Her Entire Life Plans Were Destroyed

“My parents have no idea how scared I am to have brain surgery in a few months, as well as how angry I am that this has happened to me. I know how stressed and worried they are already, and I don’t want to add to it. I had never really gotten headaches before, but about two weeks ago, I woke up with a horrible headache. Pain killers didn’t really do much of anything for it. I was on the sixth day of my migraines, and things were just getting worse and worse. I couldn’t keep anything down, I couldn’t sleep, and I could barely open my eyes. For context, I had been on the combined birth control pill for about five years, so when my mom took me to the hospital, they were looking for a very specific kind of clot called a CVST, which in rare cases can be caused by the combined pill.

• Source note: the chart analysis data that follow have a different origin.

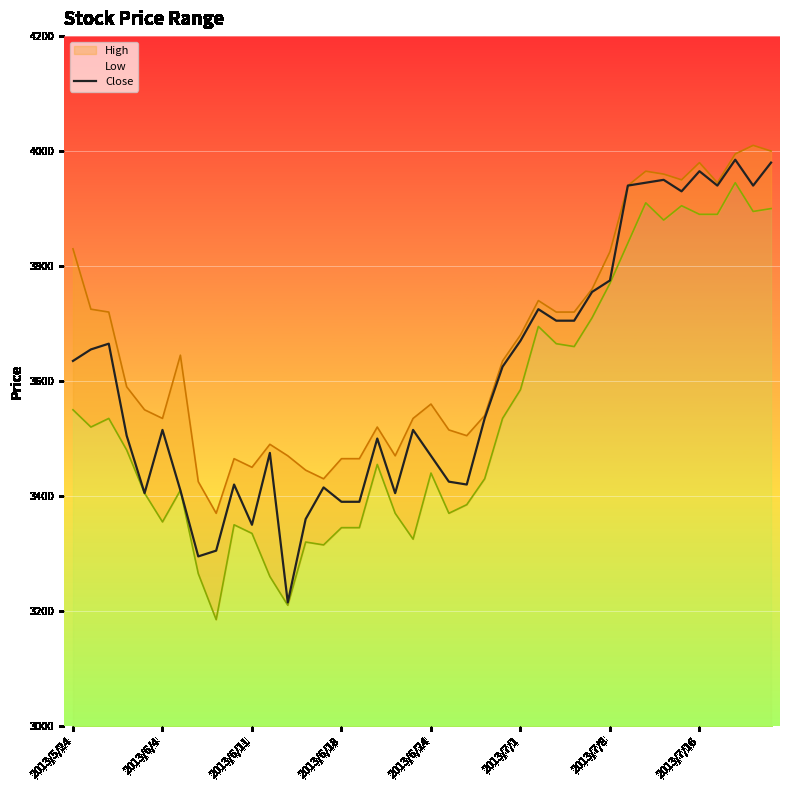

Read the value at 2013/7/8.

3775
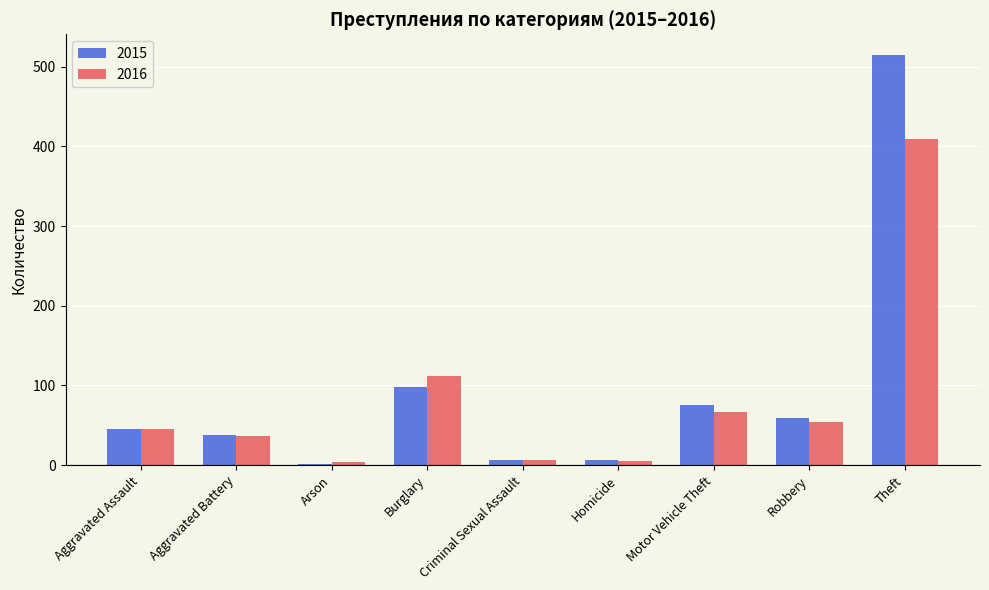

Is the value of 2015 at Aggravated Battery greater than the value of 2016 at Arson?

Yes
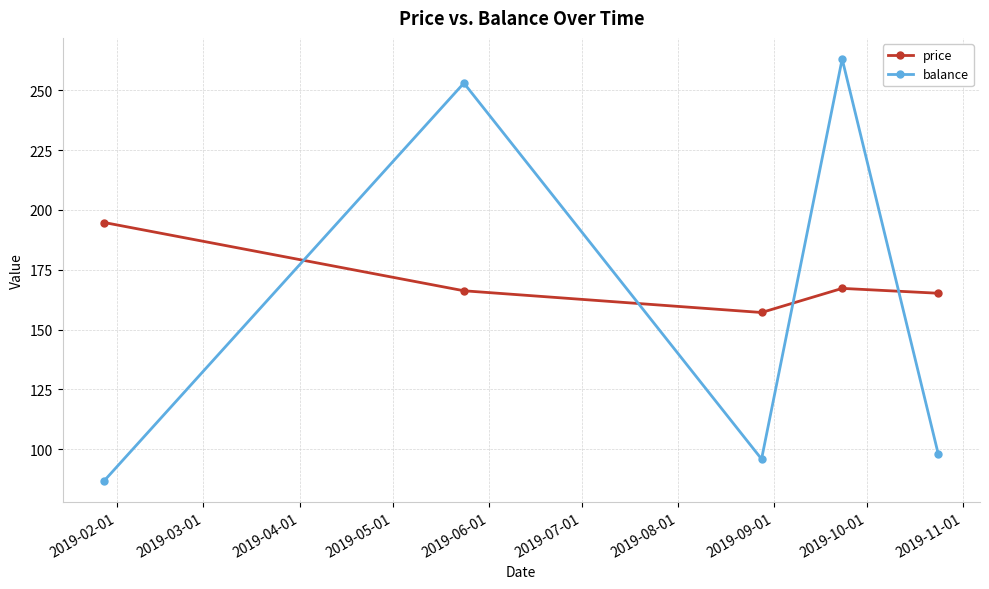

Which series has the widest spread of values?

balance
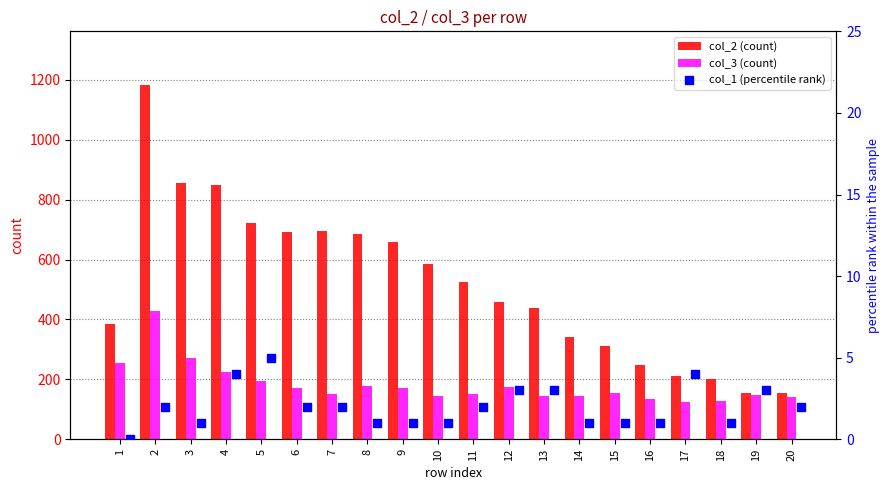

What are all the series names shown in the legend?

col_2 (count), col_3 (count), col_1 (percentile rank)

When they did the CT scan looking for the presence of that clot, they happened to find a cluster of blood clots, but they also discovered the tumor. Turns out I have a rare type of benign tumor, known as craniopharyngioma, along with a cluster of CVST clots. I can’t have surgery on the tumor yet because of the clots, since I am taking blood thinners to resolve them. Of course, this will only work if the tumor remains stable and doesn’t show any signs of getting any bigger. My tumor sits right above my pituitary gland, so the biggest risk for me is my hormone production and my vision. Things are definitely easier when found earlier on, which is the case with me. My doctors believe all the issues I’ve been having are from blood clots that I also have, and that they just stumbled upon the tumor.I know my situation could be so much worse, and I’m so thankful to be in a country with free health care, it just came at such a bad time for me. I’m only 19 and was just trying to start a career and saving for a house with my boyfriend, and now everything has to be put on hold for this. It sounds selfish, but I’m just so angry about all my plans that this has stuffed up.”